In Northern Ireland, there’s a rope bridge that goes from the mainland near the Giant’s Causeway to the tiny island of Carrickarede. When I visited there I was excited to cross the bridge to “get to the other side”. All I knew about it when I decided to go is what I’ve told you so far. It sounded like a fun adventure.
Now, I don’t have a fear of heights so I sometimes forget that others do. It startled me how few people on our tour had any interest in crossing on the bridge. My husband had no interest, though he was glad to take pictures of me walking across. Ann, traveling with us, had no interest in even getting close. And my new friend, Svetla from Bulgaria (we met at the Giant’s Causeway) fell between Randy and Ann in her interest in seeing the rope bridge.
What I learned after I walked it was that it’s 66 feet (20 meters) long and 98 feet (30 meters) above the rocks and sea. To me, it didn’t seem that long or that high. I suspect for others it seemed longer and higher. The challenge in walking across such a bridge is getting your step in sync with the undulation of the bridge caused by the others walking across.
Nobody I walked across with seemed to struggle with the bridge. But, maybe some of the people watching from either side were paralyzed with fear.
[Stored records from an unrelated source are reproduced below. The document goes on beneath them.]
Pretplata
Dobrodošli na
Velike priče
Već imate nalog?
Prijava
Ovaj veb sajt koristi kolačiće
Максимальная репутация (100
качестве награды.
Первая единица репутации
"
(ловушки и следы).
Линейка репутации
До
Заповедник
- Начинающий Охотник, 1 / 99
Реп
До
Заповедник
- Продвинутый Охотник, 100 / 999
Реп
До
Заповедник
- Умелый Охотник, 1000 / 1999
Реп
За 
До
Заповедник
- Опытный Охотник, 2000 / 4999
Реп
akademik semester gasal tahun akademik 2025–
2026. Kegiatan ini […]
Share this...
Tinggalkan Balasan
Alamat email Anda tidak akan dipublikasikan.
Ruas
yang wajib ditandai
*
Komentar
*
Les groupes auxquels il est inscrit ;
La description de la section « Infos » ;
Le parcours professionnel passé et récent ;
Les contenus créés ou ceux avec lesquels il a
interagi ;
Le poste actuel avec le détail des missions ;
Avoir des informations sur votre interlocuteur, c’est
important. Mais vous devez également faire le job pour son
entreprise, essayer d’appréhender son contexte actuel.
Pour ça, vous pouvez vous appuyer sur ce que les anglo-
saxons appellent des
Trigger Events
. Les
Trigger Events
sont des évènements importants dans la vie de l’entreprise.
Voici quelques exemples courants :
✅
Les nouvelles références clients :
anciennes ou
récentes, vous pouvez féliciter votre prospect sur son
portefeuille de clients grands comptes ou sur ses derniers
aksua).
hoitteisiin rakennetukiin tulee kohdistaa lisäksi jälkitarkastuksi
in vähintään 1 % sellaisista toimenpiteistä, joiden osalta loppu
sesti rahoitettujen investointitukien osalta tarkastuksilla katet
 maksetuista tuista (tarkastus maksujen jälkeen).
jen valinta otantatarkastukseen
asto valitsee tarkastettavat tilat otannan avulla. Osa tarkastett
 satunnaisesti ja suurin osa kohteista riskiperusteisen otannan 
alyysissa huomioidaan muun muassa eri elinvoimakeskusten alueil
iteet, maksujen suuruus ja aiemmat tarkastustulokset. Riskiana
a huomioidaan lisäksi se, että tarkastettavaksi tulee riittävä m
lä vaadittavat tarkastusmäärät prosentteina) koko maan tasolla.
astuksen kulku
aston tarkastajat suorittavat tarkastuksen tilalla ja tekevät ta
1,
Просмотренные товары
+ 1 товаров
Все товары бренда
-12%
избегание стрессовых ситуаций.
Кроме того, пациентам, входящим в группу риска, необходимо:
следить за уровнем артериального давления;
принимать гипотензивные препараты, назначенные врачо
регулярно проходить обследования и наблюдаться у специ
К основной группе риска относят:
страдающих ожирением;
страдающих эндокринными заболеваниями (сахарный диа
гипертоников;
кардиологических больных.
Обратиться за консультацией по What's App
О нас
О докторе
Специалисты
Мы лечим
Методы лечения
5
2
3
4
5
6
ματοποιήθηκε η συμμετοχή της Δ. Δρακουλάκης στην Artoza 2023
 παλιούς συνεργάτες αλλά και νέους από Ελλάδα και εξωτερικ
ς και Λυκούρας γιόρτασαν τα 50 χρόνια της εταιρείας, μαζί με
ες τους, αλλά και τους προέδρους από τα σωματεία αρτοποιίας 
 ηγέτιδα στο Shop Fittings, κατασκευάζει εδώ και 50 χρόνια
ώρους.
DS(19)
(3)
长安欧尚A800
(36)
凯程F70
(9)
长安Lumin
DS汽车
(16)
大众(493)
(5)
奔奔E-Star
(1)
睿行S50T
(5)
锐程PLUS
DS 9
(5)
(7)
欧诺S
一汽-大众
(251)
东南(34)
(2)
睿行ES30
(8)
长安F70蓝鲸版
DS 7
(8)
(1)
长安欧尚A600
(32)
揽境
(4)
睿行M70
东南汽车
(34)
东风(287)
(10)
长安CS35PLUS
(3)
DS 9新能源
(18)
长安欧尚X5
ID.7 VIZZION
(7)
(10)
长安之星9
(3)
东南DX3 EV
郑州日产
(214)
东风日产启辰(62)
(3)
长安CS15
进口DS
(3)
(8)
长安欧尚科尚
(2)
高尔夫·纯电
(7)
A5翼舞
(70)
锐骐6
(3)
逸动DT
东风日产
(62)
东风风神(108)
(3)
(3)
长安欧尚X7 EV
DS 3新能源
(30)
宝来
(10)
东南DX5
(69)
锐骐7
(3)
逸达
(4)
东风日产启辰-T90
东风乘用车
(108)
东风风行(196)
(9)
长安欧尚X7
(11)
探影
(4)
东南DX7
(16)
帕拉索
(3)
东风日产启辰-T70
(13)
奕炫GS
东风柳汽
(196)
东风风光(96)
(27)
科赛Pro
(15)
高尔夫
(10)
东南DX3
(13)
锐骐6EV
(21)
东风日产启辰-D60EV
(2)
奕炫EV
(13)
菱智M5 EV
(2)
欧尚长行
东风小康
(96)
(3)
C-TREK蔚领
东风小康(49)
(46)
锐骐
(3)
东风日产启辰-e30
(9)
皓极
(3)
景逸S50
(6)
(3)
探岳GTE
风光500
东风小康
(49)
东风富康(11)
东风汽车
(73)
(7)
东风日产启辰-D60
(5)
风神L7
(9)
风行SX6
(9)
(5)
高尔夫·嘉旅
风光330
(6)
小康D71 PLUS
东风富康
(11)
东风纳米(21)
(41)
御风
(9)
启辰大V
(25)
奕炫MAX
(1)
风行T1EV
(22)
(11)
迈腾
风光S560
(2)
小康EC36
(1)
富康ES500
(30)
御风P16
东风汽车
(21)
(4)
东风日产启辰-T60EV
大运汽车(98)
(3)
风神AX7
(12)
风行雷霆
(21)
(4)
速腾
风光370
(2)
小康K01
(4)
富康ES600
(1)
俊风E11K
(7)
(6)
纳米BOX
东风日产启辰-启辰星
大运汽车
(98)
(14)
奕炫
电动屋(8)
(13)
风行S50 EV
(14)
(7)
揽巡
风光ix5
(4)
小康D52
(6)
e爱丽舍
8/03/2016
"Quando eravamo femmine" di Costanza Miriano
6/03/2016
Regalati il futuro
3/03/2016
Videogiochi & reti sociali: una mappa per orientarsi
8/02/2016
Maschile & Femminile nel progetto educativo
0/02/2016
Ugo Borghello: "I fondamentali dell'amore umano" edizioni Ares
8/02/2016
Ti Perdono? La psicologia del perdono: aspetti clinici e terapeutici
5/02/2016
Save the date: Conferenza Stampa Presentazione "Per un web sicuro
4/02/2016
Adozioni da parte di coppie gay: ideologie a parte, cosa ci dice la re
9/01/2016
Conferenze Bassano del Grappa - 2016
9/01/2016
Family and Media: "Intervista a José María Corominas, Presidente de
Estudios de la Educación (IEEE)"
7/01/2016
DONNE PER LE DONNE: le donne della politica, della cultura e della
Sometimes being paralyzed isn’t obvious to an outsider. That can be the way of paralyzing fear.
The reactions of my husband and Svetla intrigued me. They both watched as I crossed each way. My husband later commented that if he’d realized what the bridge was like he would have joined me. Svetla said it wasn’t too bad to watch, but she wouldn’t have crossed for anything.
Three people. Three reactions.
Another story of paralyzing fear comes from an incident I witnessed decades ago. A woman I worked with was deathly afraid of spiders. We worked in a high-security building with double-lock entries and exits. As she was leaving one night she went through the first of the locked doors with a coworker and found herself five feet from a spider hanging from the ceiling. She collapsed against the door unable to speak or move, staring at the spider. Security guys had to come in through the second door to help her out, killing and removing the spider first. The other person had walked through without even noticing the spider.
Three people. Three reactions.
What would your reaction have been in either story? Oblivious? Paralyzed? Something in between?
What I’ve learned from my studies and experiences is that you have to face your fear, pull it into the light and examine it carefully. Fear has great power and will control you until you face it and put it into proper perspective.
Taking action through your fear is important. Also, take a few deep breaths, stimulating your vagus nerve to activate the “rest-and-digest” aspects of the parasympathetic nervous system. That relaxes you and loosens the grip of fear locking you into inaction.
Here are some steps to help you release your fears.
- Acknowledge your fears with the intention of recognizing what it is that makes you afraid.
- Stop overthinking because too much thinking prevents you from actually doing anything. Instead, take the worst-case scenario and dissect it by asking “what if?”
- Find your strengths and bolster them, live into them.
- Eat well, and move and exercise daily.
- Set goals to give you direction, and to force you above your fears so you can achieve the things you want in your life.
- Breathe deeply, focusing on your breath.
- Focus on the process so you can appreciate the journey.
- Celebrate your wins, big and small, to boost your confidence and motivation.
- Take action.
- Repeat as needed.
Fear is a product of your mind, making it an internal struggle, not a reality of the outside world. When you choose to remain paralyzed you choose to rob yourself of life’s experiences and stay closed to the universe. More often than not, your paralyzing fear isn’t the result of any real or tangible danger, but of your internal fears causing you mental and emotional pain and stress.
You can choose to end that and live without such fear (just like you see others do every day!). When you feel paralyzed by fear, you find it’s hard to think clearly, to move, and seem incapable of dealing with your fear. You don’t make good decisions when you are paralyzed by fear. That works against you. Step away from that fear and the resulting reality.
Change the way you talk to yourself about your fear. Whatever you think, you start to believe. That belief reinforces your likelihood to think the same way in the future. If you want to have good outcomes, you need to turn your thoughts to the positive. Think of best-case scenarios and outcomes and work through how you can get there.
Take one step at a time to reach the result you are seeking. You don’t want a fear of heights? Start with mental steps to work through the situation. You don’t want to be afraid of spiders? Develop a plan on how you can calmly respond to the spiders you are bound to encounter. Then step at a time, overcome that fear through action.